Schubert und Mozart: ganz ernst
Von Konstanze Eickhorst, der Klavierprofessorin aus Lübeck , weiß man seit langem, dass sie eine „ernste“ Künstlerin ist, dass sie gern Klischees des scheinbar „Leichten“ und „Liebenswerten“ zerrupft, dass sie die dunklen Seiten eines Komponistencharakters mindestens ebenso zum Klingen bringt wie die hellen, schwebenden oder leichtfüßigen. Das gilt vor allem für die Werke von Wolfgang Amadeus Mozart. Wenn sie sich also für ein neues CD-Format mit einem fünfteiligen „Mozart in Moll“ entscheidet, dann liegt ihr das durchaus nahe. Sie muss sich in die Melancholie der Harmonien und die „brüchigen“ Strukturen seiner „molligen“ Fantasien und Sonaten nicht hineinquälen. Ihr Zugang zu den jeweils zwei Sonaten und Fantasien sowie zum Rondo KV 511 setzt jedoch einen Kontrapunkt zum heiteren, jungenhaften, zuweilen sogar schelmischen Mozart. Sie atmet in ihren schlüssigen, logisch aufgebauten Interpretationen das Klima der Schatten, sie sieht in diesen musikalischen Landschaften wolkenverhangene Zonen, sie grübelt in Geste und Akkorden, in Entwicklungen und Steigerungen über das Leben mit seinen seelischen Verhüllungen oder gar Rissen. Sie steigt in psychologische Tiefen – ohne dass man es am poetischen Fluss ihrer Vorträge sofort als bedrückend oder als düstere Warnung vor den Hürden des Alltags empfindet.

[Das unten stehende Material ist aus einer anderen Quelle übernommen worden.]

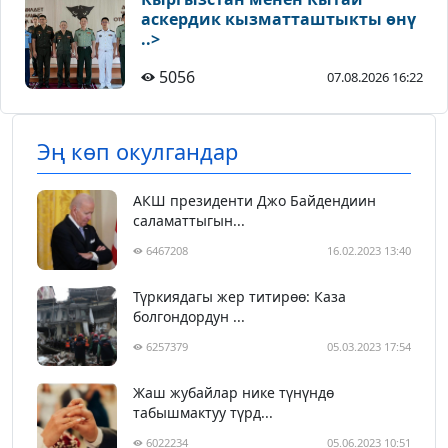
аскердик кызматташтыкты өнү
..>
5056
07.08.2026 16:22
Эң көп окулгандар
АКШ президенти Джо Байдендиин
саламаттыгын...
6467208
16.02.2023 13:40
Түркиядагы жер титирөө: Каза
болгондордун ...
6257379
05.03.2023 17:54
Жаш жубайлар нике түнүндө
табышмактуу түрд...
6022234
05.06.2023 10:51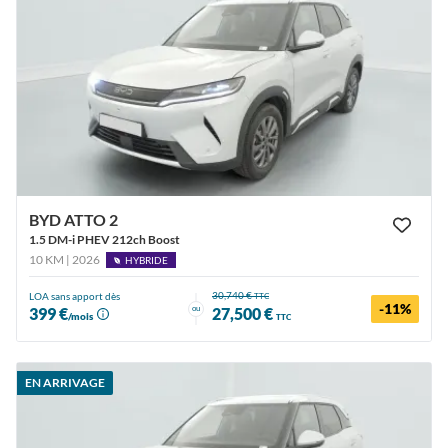
BYD ATTO 2
1.5 DM-i PHEV 212ch Boost
10 KM | 2026
HYBRIDE
30,740 €
LOA sans apport dès
TTC
-11%
ou
399 €
27,500 €
/mois
TTC
EN ARRIVAGE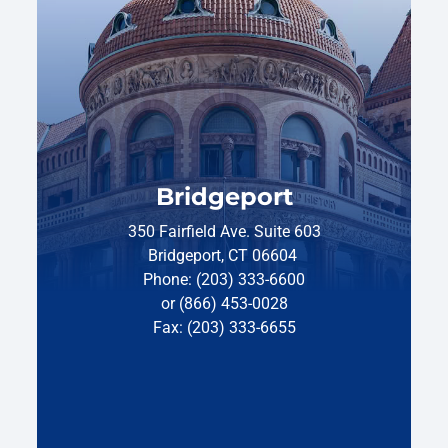
Bridgeport
350 Fairfield Ave. Suite 603
Bridgeport, CT 06604
Phone: (203) 333-6600
or (866) 453-0028
Fax: (203) 333-6655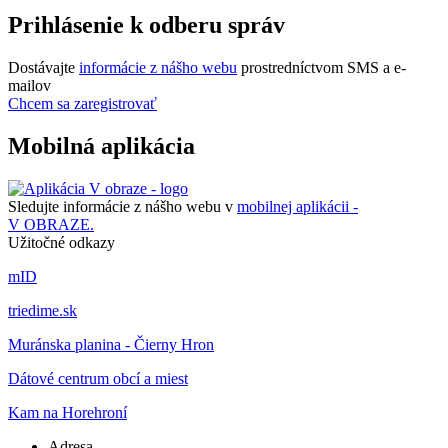
Prihlásenie k odberu správ
Dostávajte
informácie z nášho webu
prostredníctvom SMS a e-
mailov
Chcem sa zaregistrovať
Mobilná aplikácia
Sledujte informácie z nášho webu v
mobilnej aplikácii -
V OBRAZE.
Užitočné odkazy
mID
triedime.sk
Muránska planina - Čierny Hron
Dátové centrum obcí a miest
Kam na Horehroní
Adresa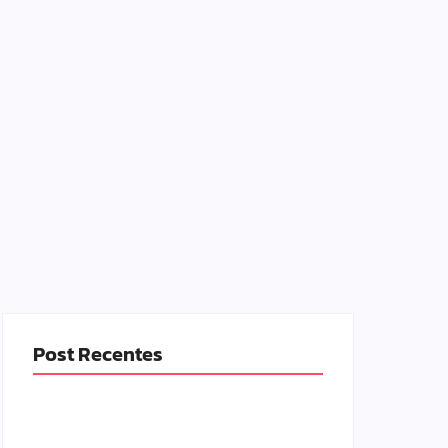
Post Recentes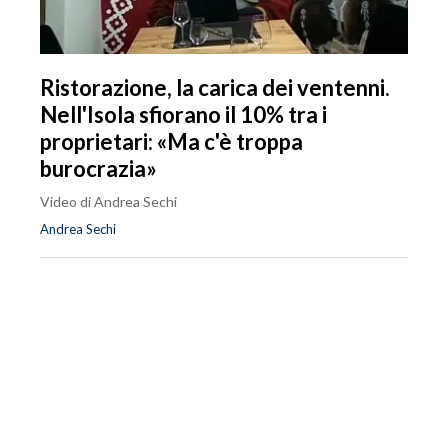
Ristorazione, la carica dei ventenni.
Nell'Isola sfiorano il 10% tra i
proprietari: «Ma c'è troppa
burocrazia»
Video di Andrea Sechi
Andrea Sechi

Und diese Einschätzung, dieses Verständnis von Musik aus früheren Epochen lässt sich auch auf Franz Schubert übertragen. Seine Wanderer-Fantasie oder seine Sonate c-Moll aus der biographischen Endphase übernehmen diese Position, die bei Mozart mit glühender Lyrik aufleuchtet. Auch (oder gerade!) bei der Romantik. Schubert mit seiner brüchigen Sensibilität trifft Konstanze Eickhorst, die in Bremen aufwuchs und bei Karl-Heinz Kämmerling in Hannover die wichtigste Hochschul- und Lernzeit durchlief, diesen Ton einer Zwischen-Kultur – Musik zwischen Zeitbezug und tiefer Erkenntnis, zwischen Vision und subtiler Emotion, bei der immer die Niederlage mitschwingen könnte. Diese Pianistin nimmt den Hörer (weniger den genießenden Konsumenten) mit auf eine Reise zu schwierigen Stationen, sogar zu Krisenmomenten der jeweiligen Komponisten. Und welcher Musiker ist schon frei davon?
Doch soll die Rezension der beiden jüngsten Einspielungen der technisch und intellektuell bravourösen Konstanze Eickhorst nicht den Dauer-Eindruck von Trauer-, Klage- oder Todesklängen wecken. Die Solistin kann auch mit Lust über die schwarzweißen Tasten jagen (Wanderer-Fantasie), kann auch das Elegante in den Mittelpunkt rücken (Rondo a-Moll), kann auch die pure Virtuosität mal laufen lassen (Schuberts Moment musicaux) – aber nimmt man den Grundton wahr, dann bleibt man dort, was eingangs schon mit dem typisch deutschen Begriff der „ernsten Musik“ gemeint war. Sie widersetzt sich erfolgreich dem Gedanken, dass Musik Herz und Seele in hübsche Watte verpackt. Denn diese räumt sie konsequent und ambitioniert weg – bei Mozart wie auch bei Schubert.